Materials provided:
· · ·

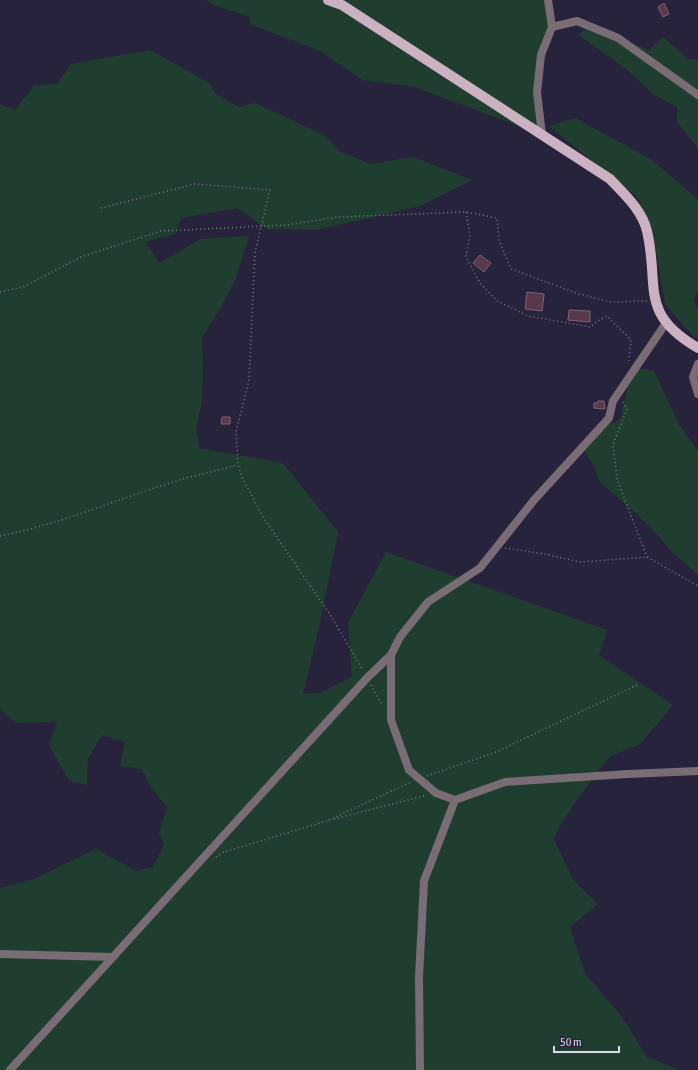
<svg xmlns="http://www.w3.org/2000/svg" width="698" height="1070" font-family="'Asap Condensed',sans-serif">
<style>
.green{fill:#203e2f}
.building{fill:#58384b;stroke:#806272}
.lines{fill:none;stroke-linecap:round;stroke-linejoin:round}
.path{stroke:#7e7a8f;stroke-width:1.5;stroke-dasharray:1 3;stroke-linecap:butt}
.minor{stroke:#796c74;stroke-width:8}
.primary{stroke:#ccb1c2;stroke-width:10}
</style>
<rect width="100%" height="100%" fill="#28233c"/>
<g class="green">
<path d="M206,0H548L552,27L537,92L542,135L415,87L363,80L320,51L250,24V17L214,5Z"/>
<path d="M588,26L649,50L663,37L688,59H698V148L677,122V107L653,94L630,72L579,35Z"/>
<path d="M150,50L208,82L217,95L239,107L255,103L324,135L339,151L370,164L414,157L472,180L420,206L317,230L267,229L237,208L181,218L175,234L146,242L159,263L201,239L249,236L236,278L220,309L202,337L203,365L202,401L196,428L199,448L283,463L338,532L319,627L303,694L319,693L352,677L348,623L386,552L607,630L599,655L673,705L640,744L610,756L576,801L560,826L554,839L573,880L598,904L570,927L585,974L620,1014L647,1057L679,1070H0V888L34,879L96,849L136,871L153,867L164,845L159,833L167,807L150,786L142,769L120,766L125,742L102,735L88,759L87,785L69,781L49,745L57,722L16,723L0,709V104L15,110L34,86L58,83L71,64Z"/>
<path d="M575,118L649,158L698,199V292L693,300L698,308V338H695L665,304L652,227L636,196L549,126Z"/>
<path d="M638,368L654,371L679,425L698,451V575L672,552L651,527L600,482L594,466L584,450L606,426L620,419L628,387Z"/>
</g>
<g class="building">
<path d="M664,3L669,14L663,17L658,7Z"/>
<path d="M480,255L491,263L484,272L473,263Z"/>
<path d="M527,292L544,294L542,311L525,309Z"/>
<path d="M569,310L590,311V322L568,320Z"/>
<path d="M598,401H604L605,409L594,408V403H598Z"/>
<path d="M222,417H230V424H221Z"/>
</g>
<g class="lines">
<g class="path">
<path d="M101,208L195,184L270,190L255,252L249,380L236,432L238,465L242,477L263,517L329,613L363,670"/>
<path d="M466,212L470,234L466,257L480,283L497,301L528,316L590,327L596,322L607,316L631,340L629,361"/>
<path d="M0,292L23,287L81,257L161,231L287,225L337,217L466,212L497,218L499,240L511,269L576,293L610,302L647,301"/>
<path d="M623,402L627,409L613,445L617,479L647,557"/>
<path d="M0,536C66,523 126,495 190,477C206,473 222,469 237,465"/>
<path d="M505,548L545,554L580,562L647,557L698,586"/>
<path d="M371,685L382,705"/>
<path d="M427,776L496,752L637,685"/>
<path d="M334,819L427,795"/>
<path d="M329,820L411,782"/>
<path d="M216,857L224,852L330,820"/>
</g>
<g class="minor">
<path d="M548,0L552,27"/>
<path d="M542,135L537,92L541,55L552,27L577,21L618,38L698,95"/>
<path d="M698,364L693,377L698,394"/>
<path d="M391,655V720L409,770L436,793L455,800"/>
<path d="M0,954L113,957"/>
<path d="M10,1070L367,678L391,655L400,637L428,602L480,568L534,500L609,418L613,401L666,323"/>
<path d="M420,1070L419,977L424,881L455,800L505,782L628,774L698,771"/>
</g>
<path class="primary" d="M328,0L342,5L610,179C625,195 642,210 647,231C660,287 638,313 698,348"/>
</g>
<path d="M554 1046v6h65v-6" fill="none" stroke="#dbd8e9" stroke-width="2"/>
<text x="560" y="1046" font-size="12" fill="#dbd8e9" stroke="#28233c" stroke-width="3" paint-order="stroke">50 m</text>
</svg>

· · ·

Brief: Could you print the material above word for word and skip the images?

The completed task:
<svg xmlns="http://www.w3.org/2000/svg" width="698" height="1070" font-family="'Asap Condensed',sans-serif">
<style>
.green{fill:#203e2f}
.building{fill:#58384b;stroke:#806272}
.lines{fill:none;stroke-linecap:round;stroke-linejoin:round}
.path{stroke:#7e7a8f;stroke-width:1.5;stroke-dasharray:1 3;stroke-linecap:butt}
.minor{stroke:#796c74;stroke-width:8}
.primary{stroke:#ccb1c2;stroke-width:10}
</style>
<rect width="100%" height="100%" fill="#28233c"/>
<g class="green">
<path d="M206,0H548L552,27L537,92L542,135L415,87L363,80L320,51L250,24V17L214,5Z"/>
<path d="M588,26L649,50L663,37L688,59H698V148L677,122V107L653,94L630,72L579,35Z"/>
<path d="M150,50L208,82L217,95L239,107L255,103L324,135L339,151L370,164L414,157L472,180L420,206L317,230L267,229L237,208L181,218L175,234L146,242L159,263L201,239L249,236L236,278L220,309L202,337L203,365L202,401L196,428L199,448L283,463L338,532L319,627L303,694L319,693L352,677L348,623L386,552L607,630L599,655L673,705L640,744L610,756L576,801L560,826L554,839L573,880L598,904L570,927L585,974L620,1014L647,1057L679,1070H0V888L34,879L96,849L136,871L153,867L164,845L159,833L167,807L150,786L142,769L120,766L125,742L102,735L88,759L87,785L69,781L49,745L57,722L16,723L0,709V104L15,110L34,86L58,83L71,64Z"/>
<path d="M575,118L649,158L698,199V292L693,300L698,308V338H695L665,304L652,227L636,196L549,126Z"/>
<path d="M638,368L654,371L679,425L698,451V575L672,552L651,527L600,482L594,466L584,450L606,426L620,419L628,387Z"/>
</g>
<g class="building">
<path d="M664,3L669,14L663,17L658,7Z"/>
<path d="M480,255L491,263L484,272L473,263Z"/>
<path d="M527,292L544,294L542,311L525,309Z"/>
<path d="M569,310L590,311V322L568,320Z"/>
<path d="M598,401H604L605,409L594,408V403H598Z"/>
<path d="M222,417H230V424H221Z"/>
</g>
<g class="lines">
<g class="path">
<path d="M101,208L195,184L270,190L255,252L249,380L236,432L238,465L242,477L263,517L329,613L363,670"/>
<path d="M466,212L470,234L466,257L480,283L497,301L528,316L590,327L596,322L607,316L631,340L629,361"/>
<path d="M0,292L23,287L81,257L161,231L287,225L337,217L466,212L497,218L499,240L511,269L576,293L610,302L647,301"/>
<path d="M623,402L627,409L613,445L617,479L647,557"/>
<path d="M0,536C66,523 126,495 190,477C206,473 222,469 237,465"/>
<path d="M505,548L545,554L580,562L647,557L698,586"/>
<path d="M371,685L382,705"/>
<path d="M427,776L496,752L637,685"/>
<path d="M334,819L427,795"/>
<path d="M329,820L411,782"/>
<path d="M216,857L224,852L330,820"/>
</g>
<g class="minor">
<path d="M548,0L552,27"/>
<path d="M542,135L537,92L541,55L552,27L577,21L618,38L698,95"/>
<path d="M698,364L693,377L698,394"/>
<path d="M391,655V720L409,770L436,793L455,800"/>
<path d="M0,954L113,957"/>
<path d="M10,1070L367,678L391,655L400,637L428,602L480,568L534,500L609,418L613,401L666,323"/>
<path d="M420,1070L419,977L424,881L455,800L505,782L628,774L698,771"/>
</g>
<path class="primary" d="M328,0L342,5L610,179C625,195 642,210 647,231C660,287 638,313 698,348"/>
</g>
<path d="M554 1046v6h65v-6" fill="none" stroke="#dbd8e9" stroke-width="2"/>
<text x="560" y="1046" font-size="12" fill="#dbd8e9" stroke="#28233c" stroke-width="3" paint-order="stroke">50 m</text>
</svg>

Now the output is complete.